WORK ORDER: Beginning at the line that mentions "left elbow: (203, 72)", retype the rest of the records below exactly. Pictures are not part of the copy.
MATERIAL SHOWN Block Start
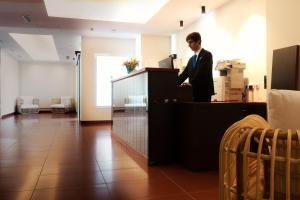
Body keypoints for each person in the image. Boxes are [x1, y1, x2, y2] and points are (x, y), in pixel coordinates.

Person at [177, 32, 214, 102]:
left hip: (203, 92)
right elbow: (185, 74)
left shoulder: (207, 55)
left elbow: (203, 72)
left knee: (202, 112)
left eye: (191, 42)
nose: (189, 45)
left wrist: (192, 83)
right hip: (192, 92)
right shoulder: (191, 59)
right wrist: (173, 83)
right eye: (188, 43)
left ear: (198, 41)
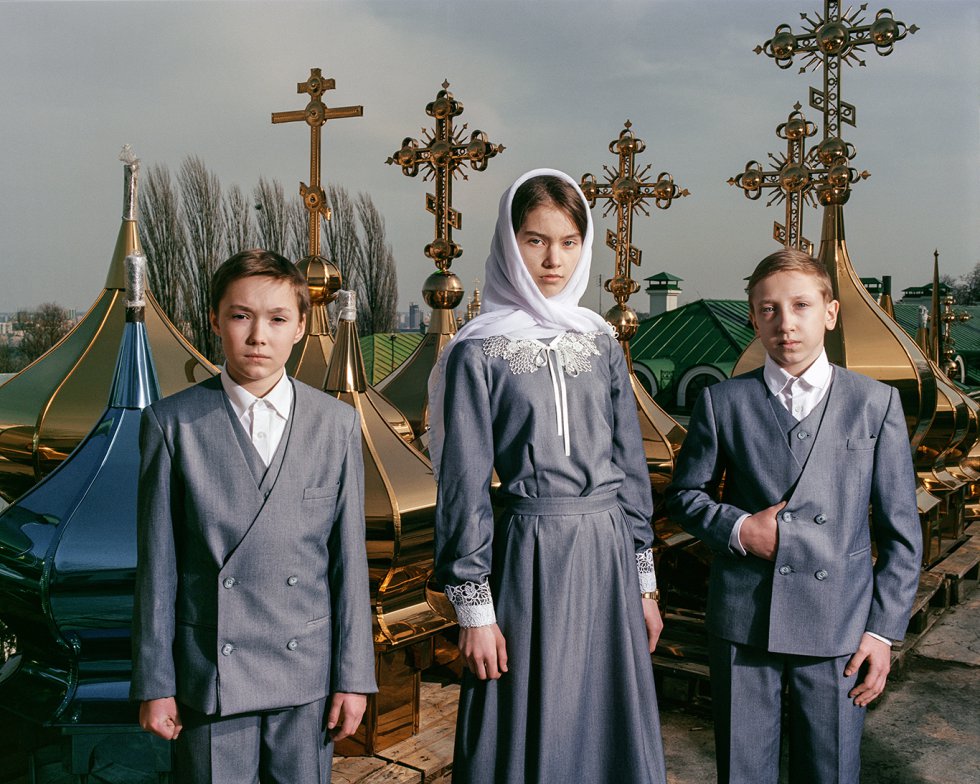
MATERIAL SHOWN Block End
ANSWER BOX:
left elbow: (203, 72)
left knee: (202, 112)
left eye: (191, 42)
nose: (189, 45)
left wrist: (192, 83)
right hip: (192, 92)
right shoulder: (191, 59)
right wrist: (173, 83)
right eye: (188, 43)
left ear: (198, 41)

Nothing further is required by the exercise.